══ Supplied records
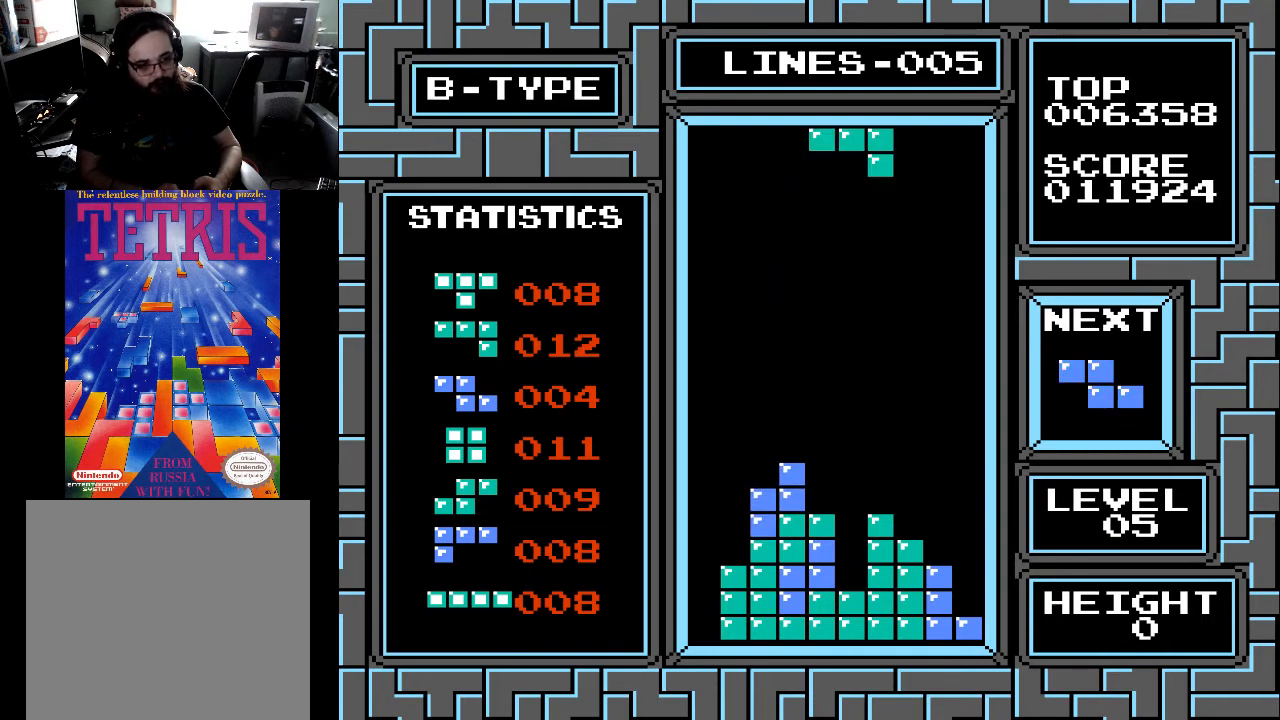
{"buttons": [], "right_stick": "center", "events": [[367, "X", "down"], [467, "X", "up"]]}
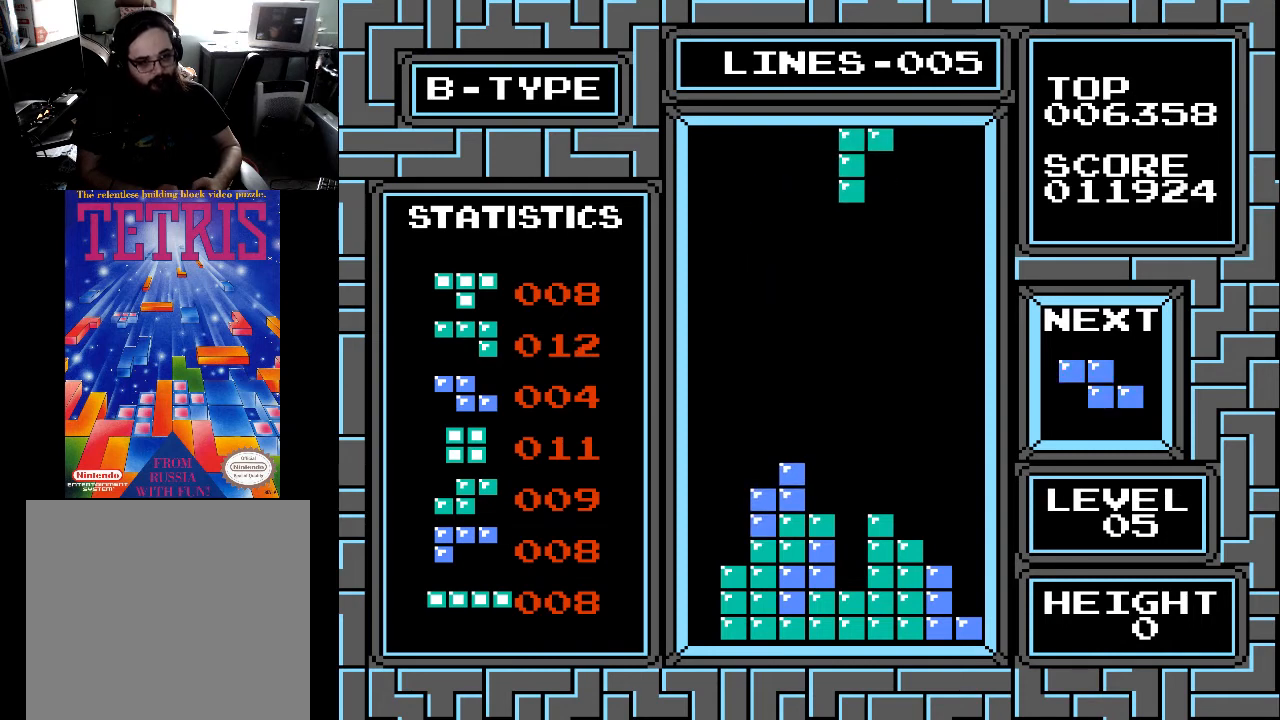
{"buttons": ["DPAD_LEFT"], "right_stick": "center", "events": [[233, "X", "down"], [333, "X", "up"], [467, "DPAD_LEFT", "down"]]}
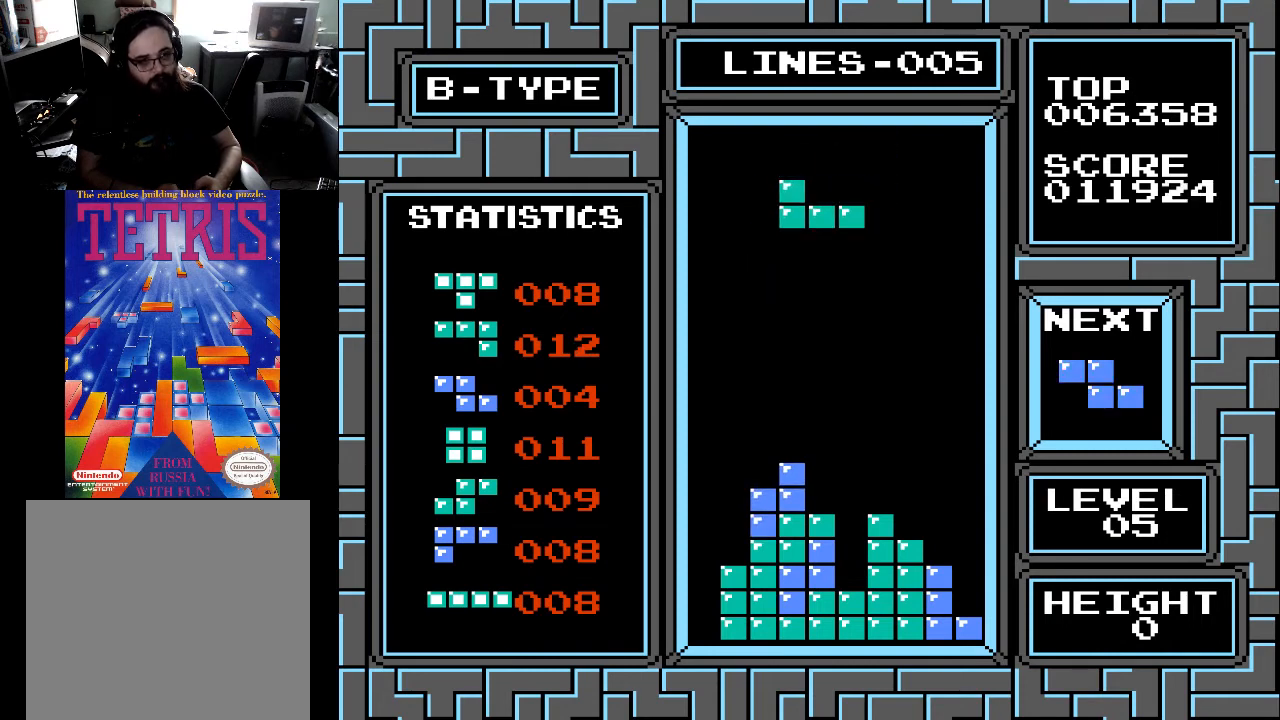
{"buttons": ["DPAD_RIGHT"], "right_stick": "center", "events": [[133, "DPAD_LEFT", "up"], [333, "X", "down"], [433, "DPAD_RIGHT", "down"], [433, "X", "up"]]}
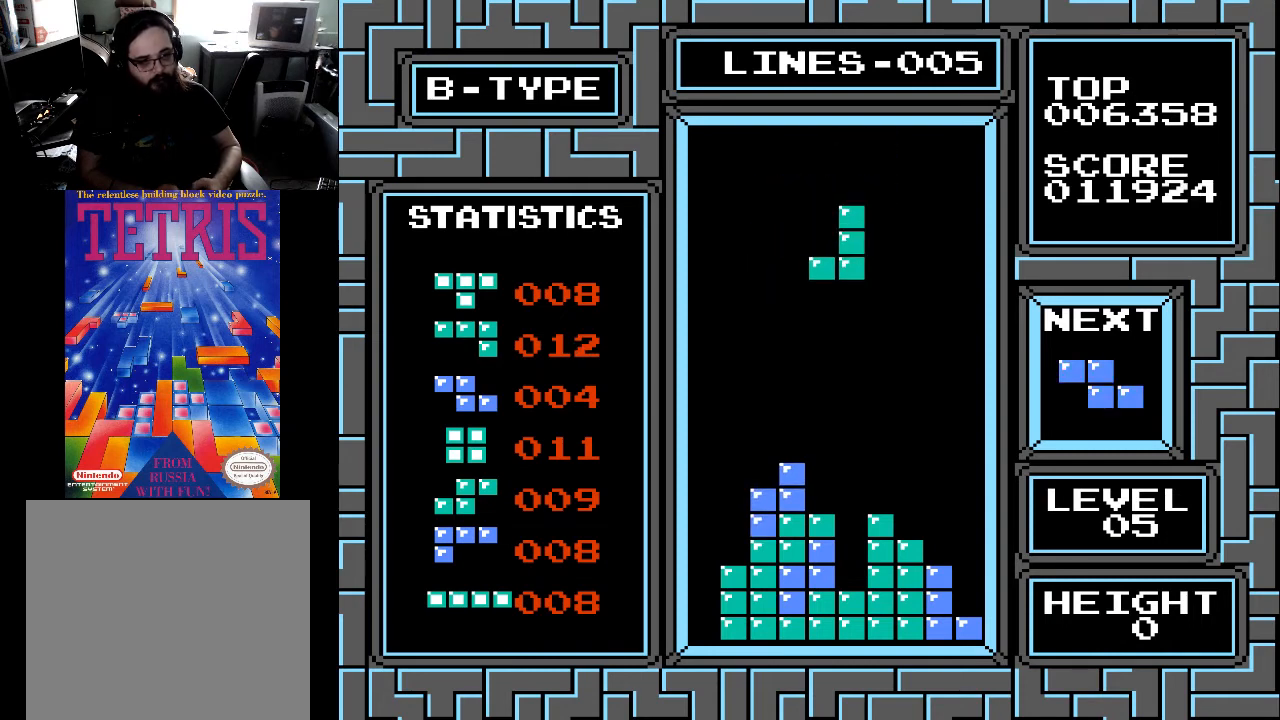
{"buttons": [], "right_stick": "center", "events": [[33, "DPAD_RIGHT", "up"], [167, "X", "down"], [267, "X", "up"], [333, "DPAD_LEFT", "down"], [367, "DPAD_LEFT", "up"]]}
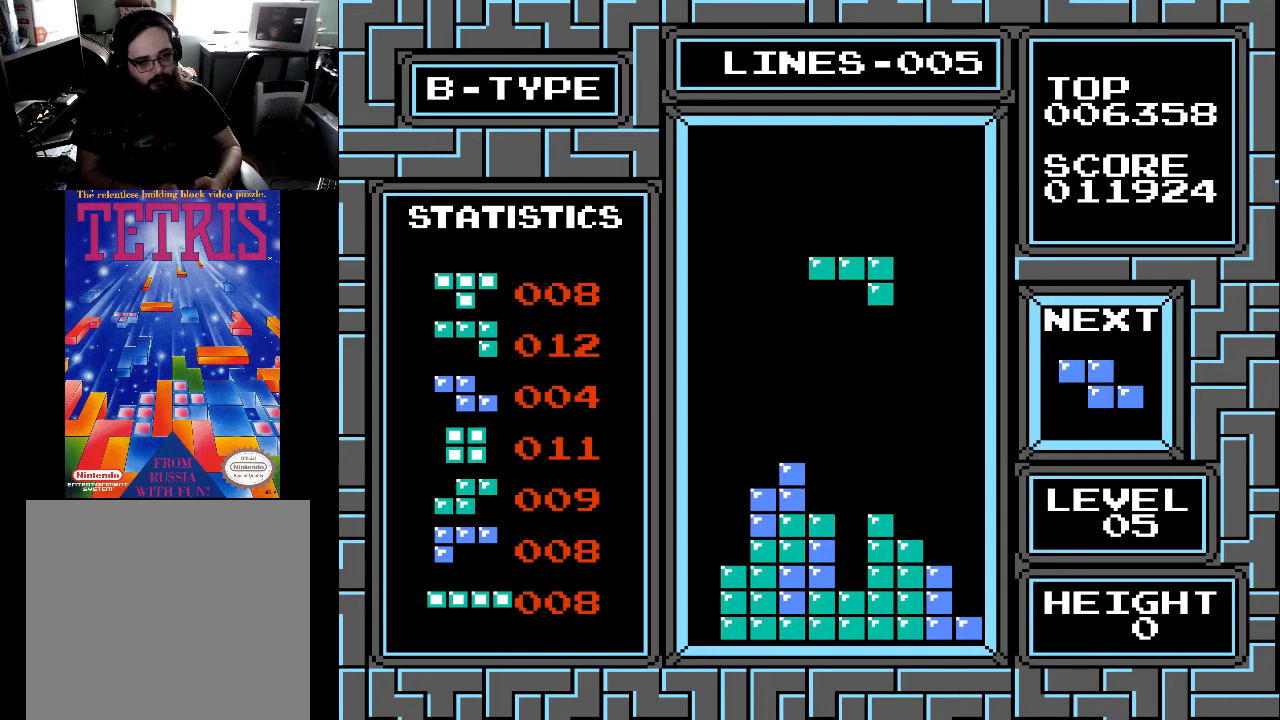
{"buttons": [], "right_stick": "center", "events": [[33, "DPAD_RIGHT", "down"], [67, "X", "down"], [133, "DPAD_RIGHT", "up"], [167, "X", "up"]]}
════
**What is required:** Excluding the pictures, restate the records above word for word.

**Solved exercise:**
{"buttons": [], "right_stick": "center", "events": [[367, "X", "down"], [467, "X", "up"]]}
{"buttons": ["DPAD_LEFT"], "right_stick": "center", "events": [[233, "X", "down"], [333, "X", "up"], [467, "DPAD_LEFT", "down"]]}
{"buttons": ["DPAD_RIGHT"], "right_stick": "center", "events": [[133, "DPAD_LEFT", "up"], [333, "X", "down"], [433, "DPAD_RIGHT", "down"], [433, "X", "up"]]}
{"buttons": [], "right_stick": "center", "events": [[33, "DPAD_RIGHT", "up"], [167, "X", "down"], [267, "X", "up"], [333, "DPAD_LEFT", "down"], [367, "DPAD_LEFT", "up"]]}
{"buttons": [], "right_stick": "center", "events": [[33, "DPAD_RIGHT", "down"], [67, "X", "down"], [133, "DPAD_RIGHT", "up"], [167, "X", "up"]]}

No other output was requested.